* The problem:
Echo the entries verbatim from their first line through the line containing "sake of seeing", both ends inclusive, and omit the pictures from the output.

* Records shown:
********************

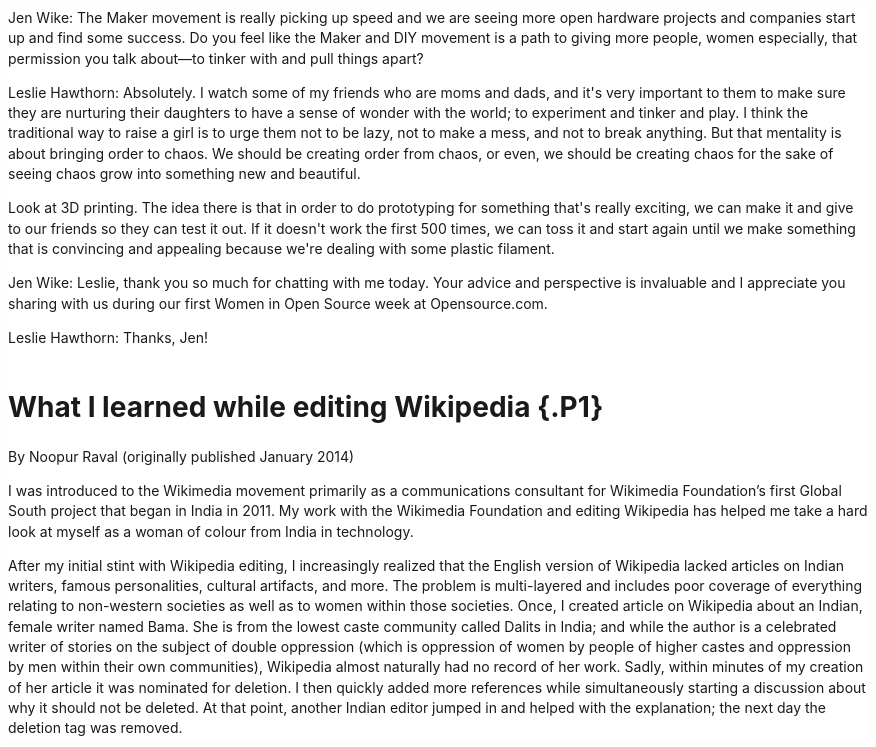 Jen Wike: The Maker movement is really picking up speed and we are
seeing more open hardware projects and companies start up and find some
success. Do you feel like the Maker and DIY movement is a path to giving
more people, women especially, that permission you talk about—to tinker
with and pull things apart?

Leslie Hawthorn: Absolutely. I watch some of my friends who are moms and
dads, and it's very important to them to make sure they are nurturing
their daughters to have a sense of wonder with the world; to experiment
and tinker and play. I think the traditional way to raise a girl is to
urge them not to be lazy, not to make a mess, and not to break anything.
But that mentality is about bringing order to chaos. We should be
creating order from chaos, or even, we should be creating chaos for the
sake of seeing chaos grow into something new and beautiful.

Look at 3D printing. The idea there is that in order to do prototyping
for something that's really exciting, we can make it and give to our
friends so they can test it out. If it doesn't work the first 500 times,
we can toss it and start again until we make something that is
convincing and appealing because we're dealing with some plastic
filament.

Jen Wike: Leslie, thank you so much for chatting with me today. Your
advice and perspective is invaluable and I appreciate you sharing with
us during our first Women in Open Source week at Opensource.com.

Leslie Hawthorn: Thanks, Jen!

What I learned while editing Wikipedia {.P1}
======================================

By Noopur Raval (originally published January 2014)

I was introduced to the Wikimedia movement primarily as a communications
consultant for Wikimedia Foundation’s first Global South project that
began in India in 2011. My work with the Wikimedia Foundation and
editing Wikipedia has helped me take a hard look at myself as a woman of
colour from India in technology.

After my initial stint with Wikipedia editing, I increasingly realized
that the English version of Wikipedia lacked articles on Indian writers,
famous personalities, cultural artifacts, and more. The problem is
multi-layered and includes poor coverage of everything relating to
non-western societies as well as to women within those societies. Once,
I created article on Wikipedia about an Indian, female writer named
Bama. She is from the lowest caste community called Dalits in India; and
while the author is a celebrated writer of stories on the subject of
double oppression (which is oppression of women by people of higher
castes and oppression by men within their own communities), Wikipedia
almost naturally had no record of her work. Sadly, within minutes of my
creation of her article it was nominated for deletion. I then quickly
added more references while simultaneously starting a discussion about
why it should not be deleted. At that point, another Indian editor
jumped in and helped with the explanation; the next day the deletion tag
was removed.
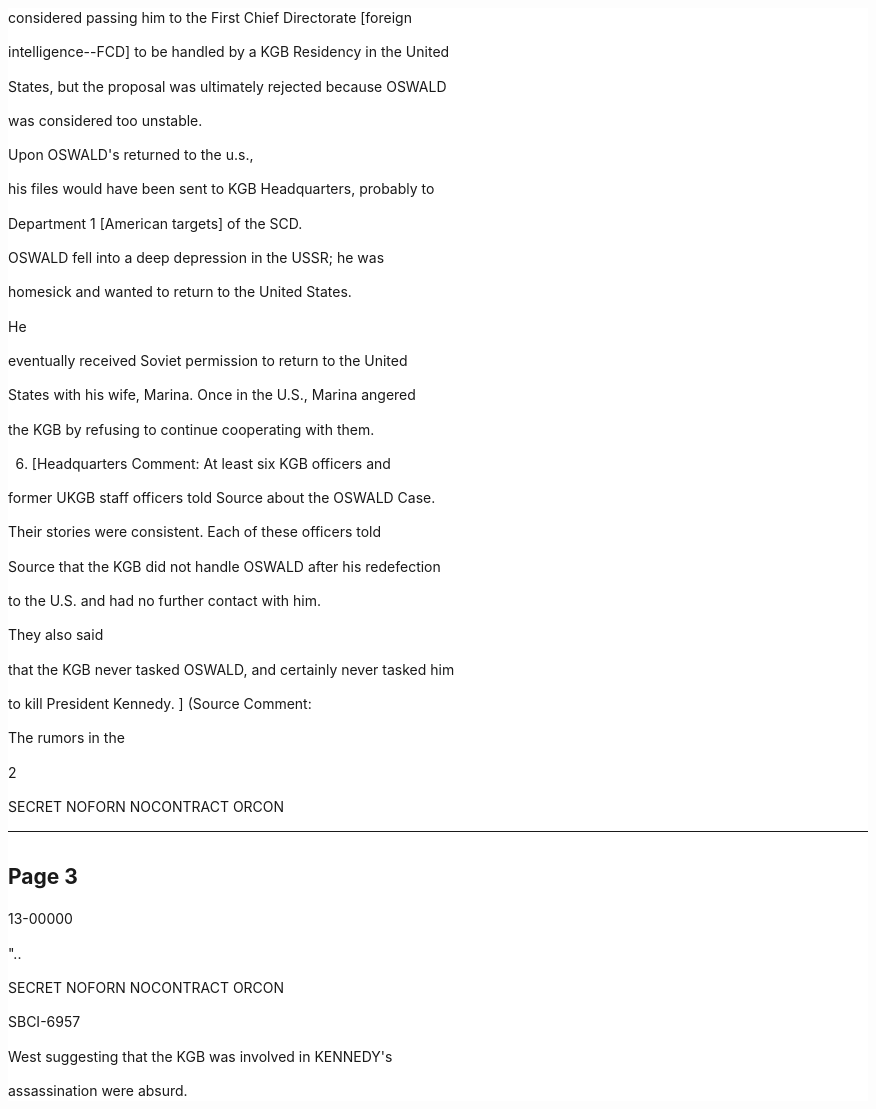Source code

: considered passing him to the First Chief Directorate [foreign

intelligence--FCD] to be handled by a KGB Residency in the United

States, but the proposal was ultimately rejected because OSWALD

was considered too unstable.

Upon OSWALD's returned to the u.s.,

his files would have been sent to KGB Headquarters, probably to

Department 1 [American targets] of the SCD.

OSWALD fell into a deep depression in the USSR; he was

homesick and wanted to return to the United States.

He

eventually received Soviet permission to return to the United

States with his wife, Marina. Once in the U.S., Marina angered

the KGB by refusing to continue cooperating with them.

6. [Headquarters Comment: At least six KGB officers and

former UKGB staff officers told Source about the OSWALD Case.

Their stories were consistent. Each of these officers told

Source that the KGB did not handle OSWALD after his redefection

to the U.S. and had no further contact with him.

They also said

that the KGB never tasked OSWALD, and certainly never tasked him

to kill President Kennedy. ] (Source Comment:

The rumors in the

2

SECRET NOFORN NOCONTRACT ORCON

---

## Page 3

13-00000

"..

SECRET NOFORN NOCONTRACT ORCON

SBCI-6957

West suggesting that the KGB was involved in KENNEDY's

assassination were absurd.
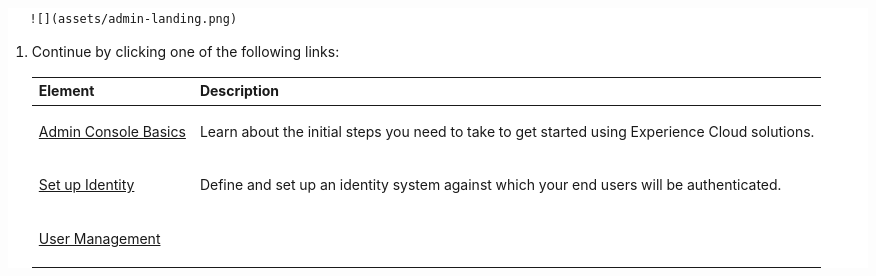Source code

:        ![](assets/admin-landing.png) 
       
1. Continue by clicking one of the following links:


    <table id="table_044200C93F17463399811EAABA410938"> 
 <thead> 
  <tr> 
   <th colname="col1" class="entry"> Element </th> 
   <th colname="col2" class="entry"> Description </th> 
  </tr> 
 </thead>
 <tbody> 
  <tr> 
   <td colname="col1"> <p><a href="https://helpx.adobe.com/marketing-cloud/how-to/first-time-setup.html" format="html" scope="external"> Admin Console Basics</a> </p> </td> 
   <td colname="col2"> <p>Learn about the initial steps you need to take to get started using Experience Cloud solutions. </p> </td> 
  </tr> 
  <tr> 
   <td colname="col1"> <p><a href="https://helpx.adobe.com/enterprise/using/set-up-identity.html" format="html" scope="external"> Set up Identity</a> </p> </td> 
   <td colname="col2"> <p> Define and set up an identity system against which your end users will be authenticated. </p> </td> 
  </tr> 
  <tr> 
   <td colname="col1"> <p><a href="https://marketing.adobe.com/resources/help/en_US/mcloud/admin_getting_started.html" format="html" scope="external"> User Management</a> </p> </td>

********************

* Task output:
 Jen Wike: The Maker movement is really picking up speed and we are
seeing more open hardware projects and companies start up and find some
success. Do you feel like the Maker and DIY movement is a path to giving
more people, women especially, that permission you talk about—to tinker
with and pull things apart?

Leslie Hawthorn: Absolutely. I watch some of my friends who are moms and
dads, and it's very important to them to make sure they are nurturing
their daughters to have a sense of wonder with the world; to experiment
and tinker and play. I think the traditional way to raise a girl is to
urge them not to be lazy, not to make a mess, and not to break anything.
But that mentality is about bringing order to chaos. We should be
creating order from chaos, or even, we should be creating chaos for the
sake of seeing chaos grow into something new and beautiful.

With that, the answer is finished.